What made this a miracle was not that her chances of walking, according to doctors, were slim even with the best care available – although this was so – but that this had occurred in a place with so little in a physical or material sense. Also because although Thato was the first to be taught to walk at Nkanyezi there have been several others who have done the same since. It shows that what really counts at the end of the day is perseverance, patience, determination and (albeit very hippy of me) love. With these things the most insurmountable odds can be overcome. This centre is proof of that…
The Nkanyezi Stimulation Centre was founded by Prisca Tshabalala, who having recently given birth to Nkanyezi, a child with multiple disabilities, searched for some form of support and assistance in her Orlando West community of Soweto but found none. Not the sort of woman to sit around and do nothing she started a support group for parents of children with multiple disabilities that within weeks had over 40 members. This group grew and grew all the while with Prisca reading and learning as much as she could about not only coping but flourishing with, because of and despite any disabilities. Eventually it became clear that a special school was needed for such children and since there wasn’t one Prisca founded one. After years of fund raising, campaigning and dogged determination Dimpho Stimulation Centre for children with multiple disabilities was only weeks away from opening when tragedy struck. Prisca’s shining star, as she called Nkanyezi, passed away in 2000 at age eleven having never seen the school his mother had worked so hard to create for him and others like him. Despite her heartbreak, despite the fact that she no longer needed the services of such a school she persevered and now she did so because of a promise to Nkanyezi to make as much of a difference as possible to the lives of ‘his people.’ Twelve years later Prisca still runs the school, in fact gives her monthly pension to the school to ensure it survives, and is the foundation of strength, love and determination which seems to feed the rest of the school. From the carers, who come to work with smiles on their faces and endless patience for their pupils despite the fact that they often go unpaid for months at a time because of funding shortages, to the gardener Bra Nxobo who has been providing lunch to the centre through his vegetable garden and maintaining the centre grounds for 10 years also more often than not without pay and even with broken ribs!
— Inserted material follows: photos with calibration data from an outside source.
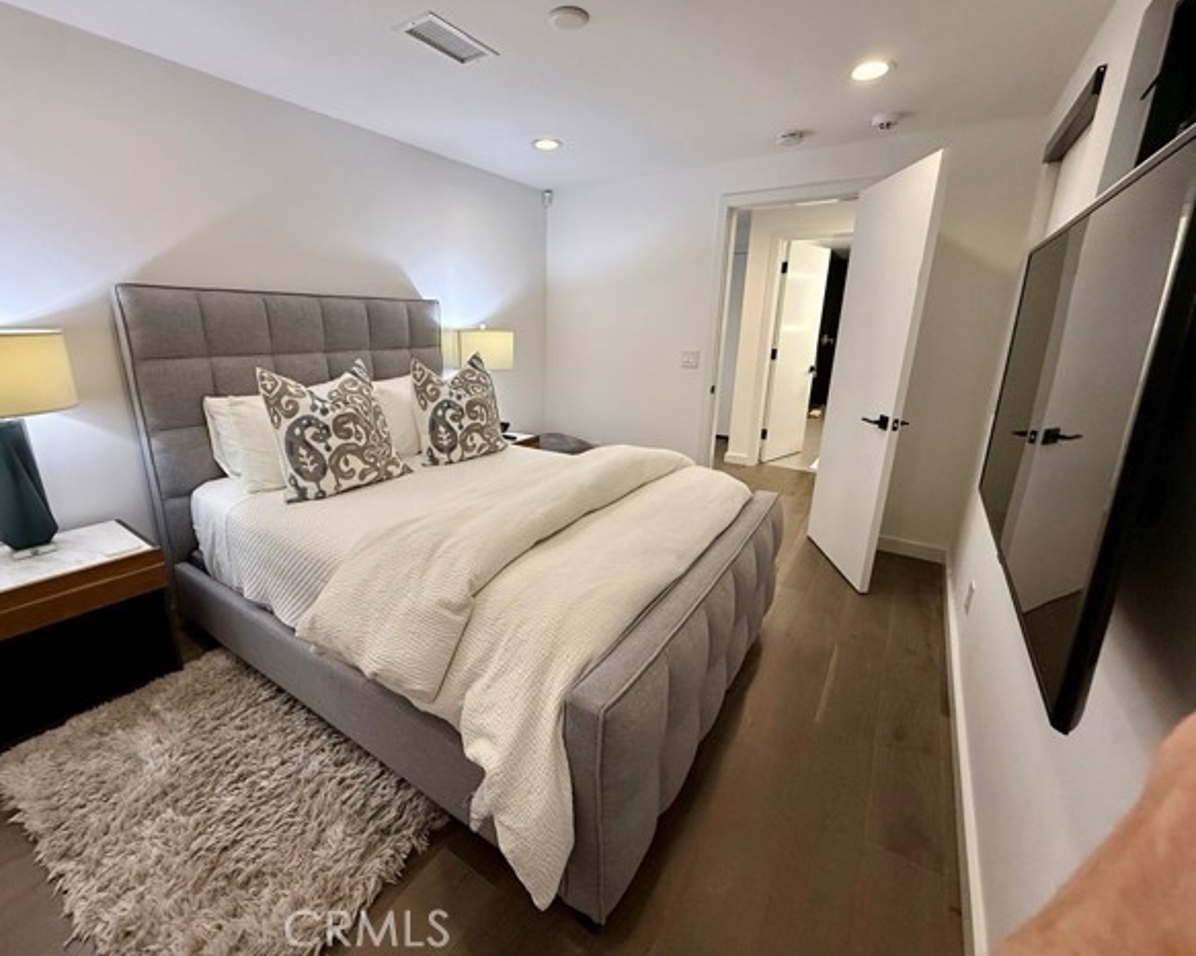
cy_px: 466
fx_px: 531
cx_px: 558
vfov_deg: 84.0
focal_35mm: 15
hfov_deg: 96.7
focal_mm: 2.22
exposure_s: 1/120
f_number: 2.2
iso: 320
This centre is just one of the many reasons I believe in Africa. The economic growth rates, education statistics etc. are all very impressive and important but it is the people, the people like Prisca, Salomina and Bra Nxobo that make me believe. The knowledge they have acquired on their own, the innovations they have come up with to overcome resource shortages, the dedication despite scant reward are motivators and inspirational to all who come across them. They make me believe because with such goodness, determination and self-sacrifice, of which Nkanyezi is just one example of many from our continent, it seems impossible for us not to succeed.